■ **Information provided**:
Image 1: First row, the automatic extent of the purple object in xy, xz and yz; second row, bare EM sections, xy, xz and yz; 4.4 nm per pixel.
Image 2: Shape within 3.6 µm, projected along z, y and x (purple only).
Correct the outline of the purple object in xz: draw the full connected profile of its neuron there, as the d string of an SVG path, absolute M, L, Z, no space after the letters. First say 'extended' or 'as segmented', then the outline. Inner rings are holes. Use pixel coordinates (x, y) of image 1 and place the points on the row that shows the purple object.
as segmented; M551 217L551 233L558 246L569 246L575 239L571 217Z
* * *
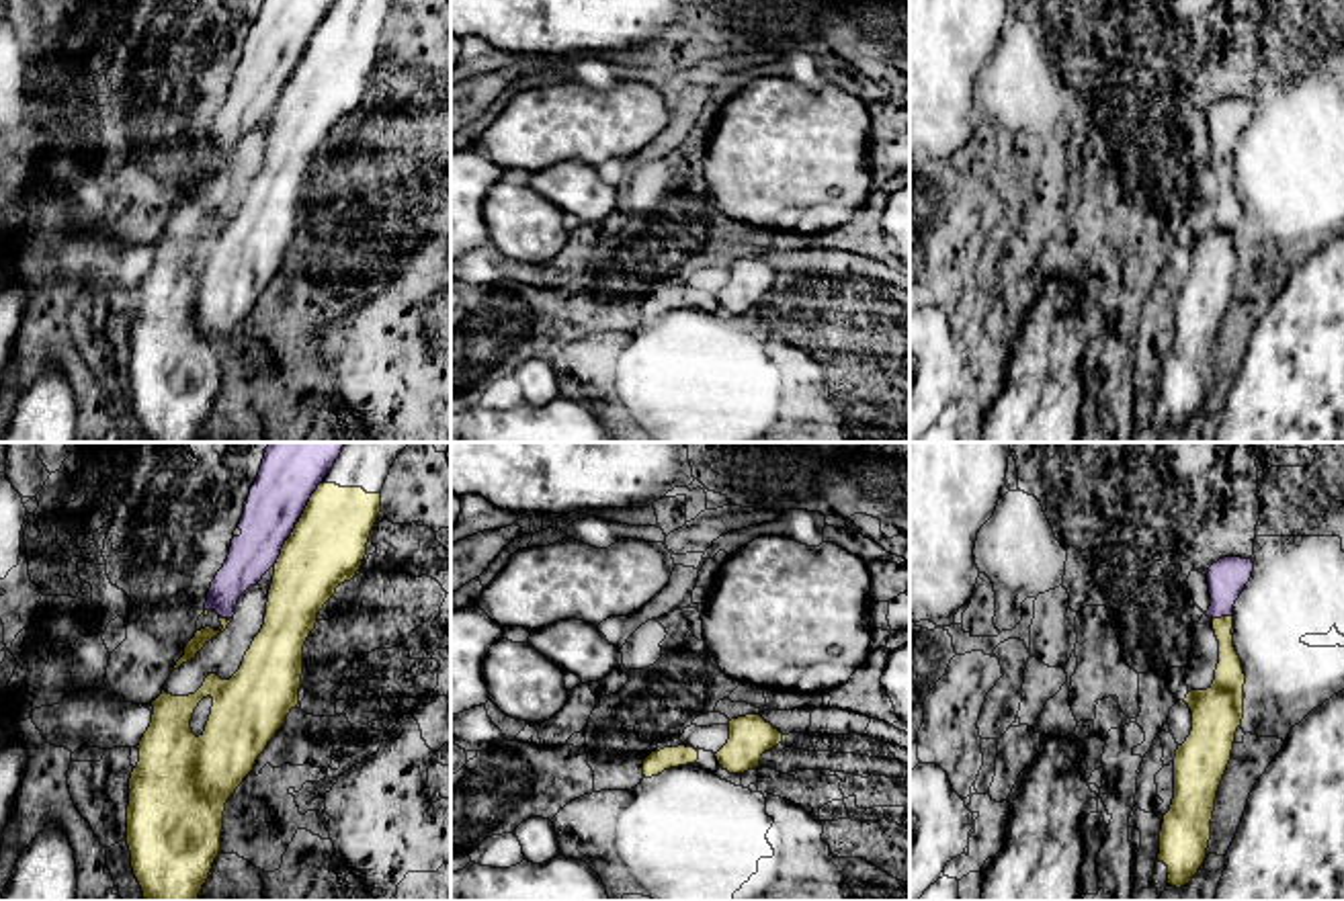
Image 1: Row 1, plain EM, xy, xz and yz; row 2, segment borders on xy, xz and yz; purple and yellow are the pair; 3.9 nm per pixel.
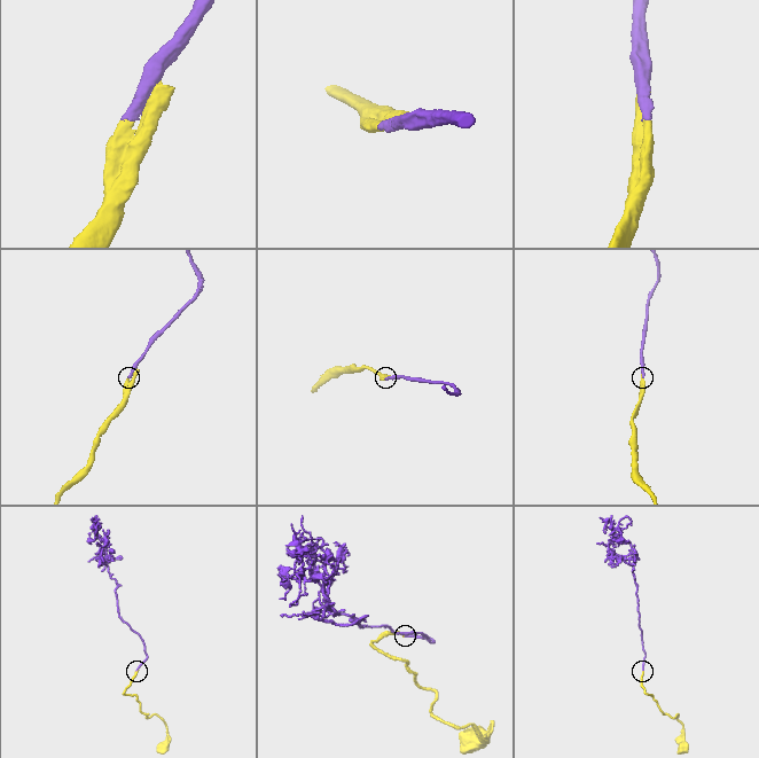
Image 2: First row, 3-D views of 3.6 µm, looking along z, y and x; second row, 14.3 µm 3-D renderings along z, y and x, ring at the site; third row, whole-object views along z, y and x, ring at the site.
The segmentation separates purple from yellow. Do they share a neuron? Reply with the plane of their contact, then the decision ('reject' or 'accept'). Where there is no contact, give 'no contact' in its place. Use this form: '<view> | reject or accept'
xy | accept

■ **Exercise objective**:
Looking at the records above, how many lines have the word "along" in them? State the number only.

■ **Solution for this exercise**:
2